Later this afternoon at 2:00 Treasury will report its August budget, expectations are for a deficit of $162B for the month.

Atl Fed Pres Lockhart said yesterday the U.S. recovery will probably be "lackluster," hobbled by strains in financial markets and weak consumer spending. Consumers are not, will not spend at levels some in the markets continue to believe; consumer credit has plunged $37.1B in June and July, one of the largest declines since WW II, a clear indication consumers will not buy into the speedy economic rebound. Consumer nest eggs are gone, consumers fear job security, and consumers are increasingly more concerned about saving than anytime in the past 20 years. Not the building blocks for a quick recovery and growth. Don't hear the bulls chanting that consumers account for 70% of GDP growth; the bullish case has to ignore it to continue the run-up in equity markets. All attention is directed to better earnings forecasts from businesses; based primarily on huge cutbacks in expenses and strong outlook in the tech sector.

The bond and mortgage markets continue to benefit from belief the Fed and other central bankers have no plans to increase interest rates for many months as the global economic climate remains very subject with more shoes expected to fall before the financial systems are completely out of the woods. So far we are not even at the edge of the forest. Demand for government securities also increased this morning after a Japanese report today showed the world's second-biggest economy grew less last quarter than earlier estimated. Japan's economy expanded at an annual 2.3% pace in the three months ended June 30, slower than the 3.7% reported last month.

The bellwether 10 yr note has technical resistance at 3.28%, 5 basis points from where we trade this morning; that level has been hit twice and so far has failed to break through it. Once it does fall it will set a move for the 10 yr note to make a run to the 3.10% area taking mortgage rates below 5.00% on 30s; however to get that low we will need a move lower in equity markets.

The remainder of the session likely will be subdued; it is Friday with next week filled with key economic reports (August retail sales the most significant on Tuesday). Four separate reports on the manufacturing and business sector and August housing starts and permits also to be digested.

From Dick Lepre, San Francisco

Thursday September 10, 2009

Initial Jobless Claims were 550,000 which is better that previous and expectation. Ther trade gap widened as "Cash for Clunkers" proved a boon for foreign car manufacturers in August.

Wednesday September 9, 2009

There is still strong demand for Treasuries but yesterday and today it is concentrated at the short (duration) end. The tech for the 30 year remains bearish. This should be indicative of higher mortgage rates. Folks continue to listen to Wall Street and are buying equities. Trusting bunch of folks they must be.

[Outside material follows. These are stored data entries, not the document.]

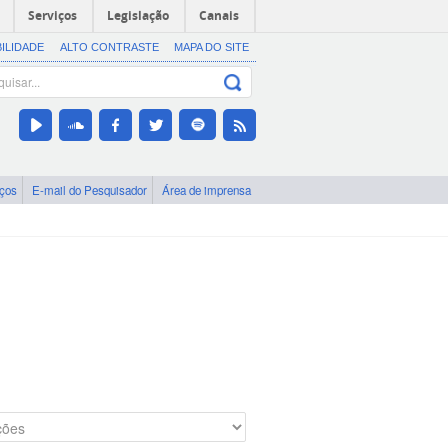
Serviços
Legislação
Canais
BILIDADE
ALTO CONTRASTE
MAPA DO SITE
iços
E-mail do Pesquisador
Área de imprensa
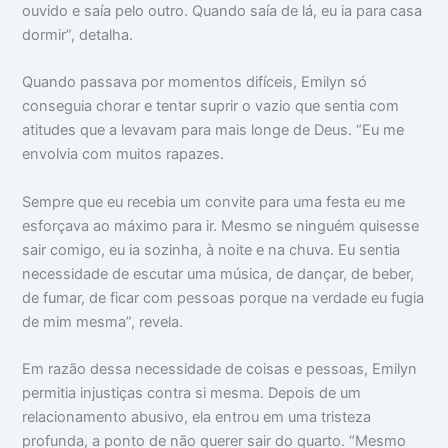
ouvido e saía pelo outro. Quando saía de lá, eu ia para casa
dormir”, detalha.
Quando passava por momentos difíceis, Emilyn só
conseguia chorar e tentar suprir o vazio que sentia com
atitudes que a levavam para mais longe de Deus. “Eu me
envolvia com muitos rapazes.
Sempre que eu recebia um convite para uma festa eu me
esforçava ao máximo para ir. Mesmo se ninguém quisesse
sair comigo, eu ia sozinha, à noite e na chuva. Eu sentia
necessidade de escutar uma música, de dançar, de beber,
de fumar, de ficar com pessoas porque na verdade eu fugia
de mim mesma”, revela.
Em razão dessa necessidade de coisas e pessoas, Emilyn
permitia injustiças contra si mesma. Depois de um
relacionamento abusivo, ela entrou em uma tristeza
profunda, a ponto de não querer sair do quarto. “Mesmo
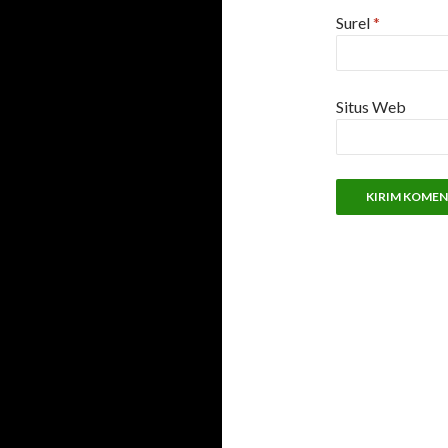
Surel
*
Situs Web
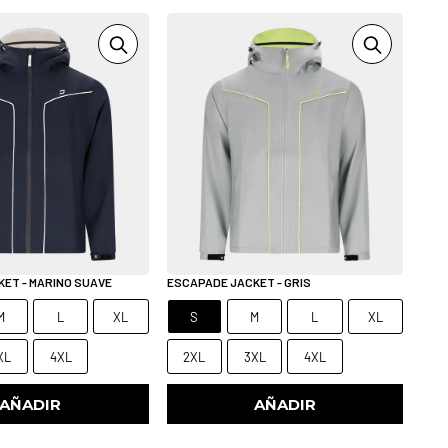
ET - MARINO SUAVE
ESCAPADE JACKET - GRIS
M
L
XL
S
M
L
XL
XL
4XL
2XL
3XL
4XL
AÑADIR
AÑADIR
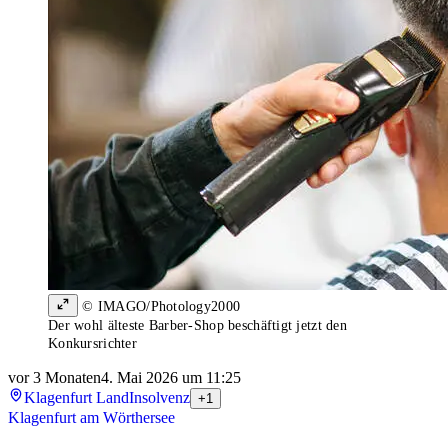
© IMAGO/Photology2000
Der wohl älteste Barber-Shop beschäftigt jetzt den
Konkursrichter
vor 3 Monaten
4. Mai 2026 um 11:25
Klagenfurt Land
Insolvenz
+1
Klagenfurt am Wörthersee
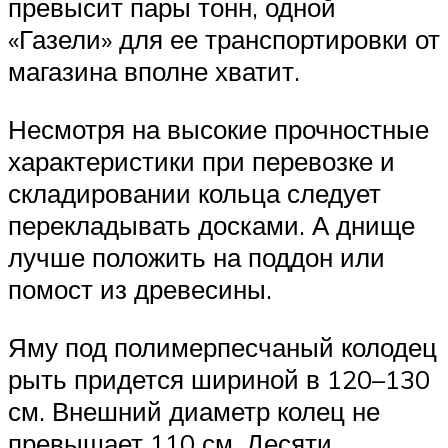
превысит пары тонн, одной
«Газели» для ее транспортировки от
магазина вполне хватит.
Несмотря на высокие прочностные
характеристики при перевозке и
складировании кольца следует
перекладывать досками. А днище
лучше положить на поддон или
помост из древесины.
Яму под полимерпесчаный колодец
рыть придется шириной в 120–130
см. Внешний диаметр колец не
превышает 110 см. Десяти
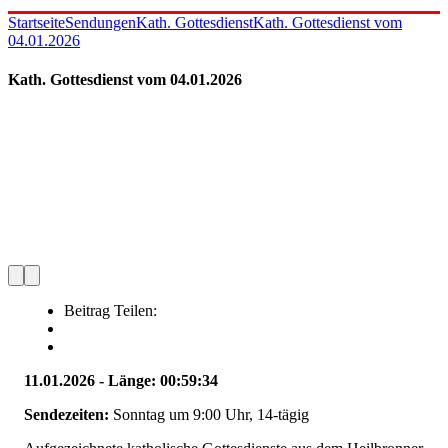
Startseite
Sendungen
Kath. Gottesdienst
Kath. Gottesdienst vom
04.01.2026
Kath. Gottesdienst vom 04.01.2026
Beitrag Teilen:
11.01.2026 - Länge: 00:59:34
Sendezeiten:
Sonntag um 9:00 Uhr, 14-tägig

MORTGAGE RATES DOWN SLIGHTLY THIS WEEK

McLean, VA - Freddie Mac (NYSE:FRE) today released the results of its Primary Mortgage Market Survey® (PMMS®) in which the 30-year fixed-rate mortgage (FRM) averaged 5.07 percent for the week ending September 10, 2009, down from last week when it averaged 5.08 percent. Last year at this time, the 30-year FRM averaged 5.93 percent.

The 15-year FRM this week averaged 4.50 percent down from last week when it averaged 4.54 percent. A year ago at this time, the 15-year FRM averaged 5.54 percent.

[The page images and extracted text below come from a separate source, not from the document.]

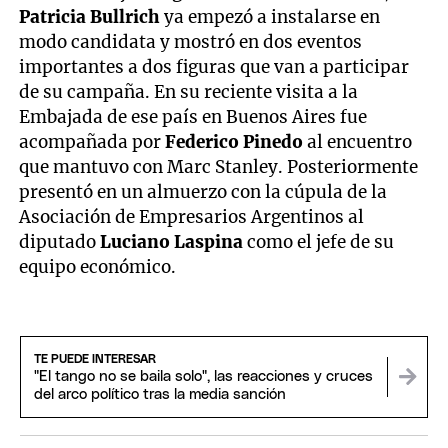
Patricia Bullrich
ya empezó a instalarse en
modo candidata y mostró en dos eventos
importantes a dos figuras que van a participar
de su campaña. En su reciente visita a la
Embajada de ese país en Buenos Aires fue
acompañada por
Federico Pinedo
al encuentro
que mantuvo con Marc Stanley. Posteriormente
presentó en un almuerzo con la cúpula de la
Asociación de Empresarios Argentinos al
diputado
Luciano Laspina
como el jefe de su
equipo económico.
TE PUEDE INTERESAR
"El tango no se baila solo", las reacciones y cruces
del arco político tras la media sanción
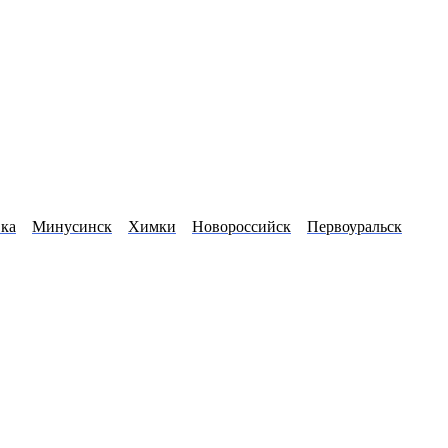
ка
Минусинск
Химки
Новороссийск
Первоуральск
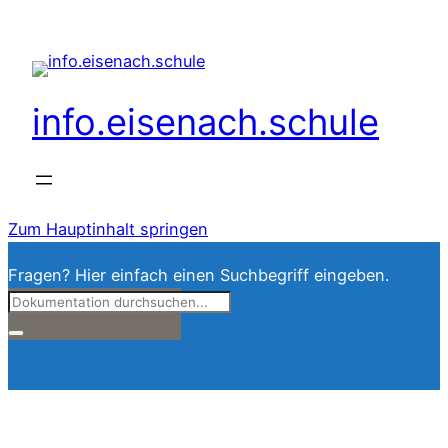
info.eisenach.schule
Zum Hauptinhalt springen
Fragen? Hier einfach einen Suchbegriff eingeben.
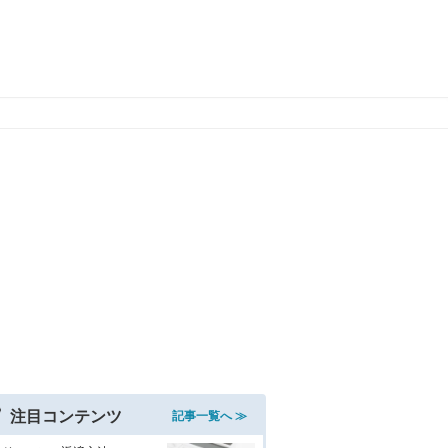
注目コンテンツ
記事一覧へ ≫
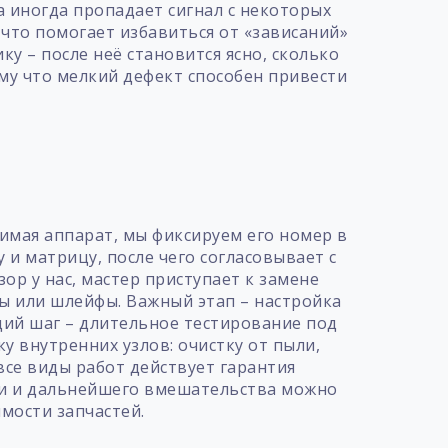
 иногда пропадает сигнал с некоторых
что помогает избавиться от «зависаний»
у – после неё становится ясно, сколько
му что мелкий дефект способен привести
т
имая аппарат, мы фиксируем его номер в
 и матрицу, после чего согласовывает с
р у нас, мастер приступает к замене
ы или шлейфы. Важный этап – настройка
щий шаг – длительное тестирование под
 внутренних узлов: очистку от пыли,
все виды работ действует гарантия
ки и дальнейшего вмешательства можно
имости запчастей.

"Mortgage rates remained historically low over the past two weeks, keeping housing very affordable," said Frank Nothaft, Freddie Mac vice president and chief economist. "As a result, mortgage applications leapt 17 percent over the week ending September 4, led by a 23 percent jump in refinancing demand, according the Mortgage Bankers Association. In fact, nearly three out of five applications were for refinancing current loans.

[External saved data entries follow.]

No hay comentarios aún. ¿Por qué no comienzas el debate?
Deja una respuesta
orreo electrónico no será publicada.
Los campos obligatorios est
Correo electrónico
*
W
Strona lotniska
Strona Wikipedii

"While the economy lost 216,000 jobs during August, it was the smallest monthly job loss since August 2008. This and the Federal Reserve's latest "Beige Book" suggest that the economy may be on the road to recovery. Based on information up through late August, most Federal Reserve Bank districts noted that their business contacts remained cautiously positive that economic activity was stabilizing in July and August. Two out of the 12 districts also indicated that local house prices were firming."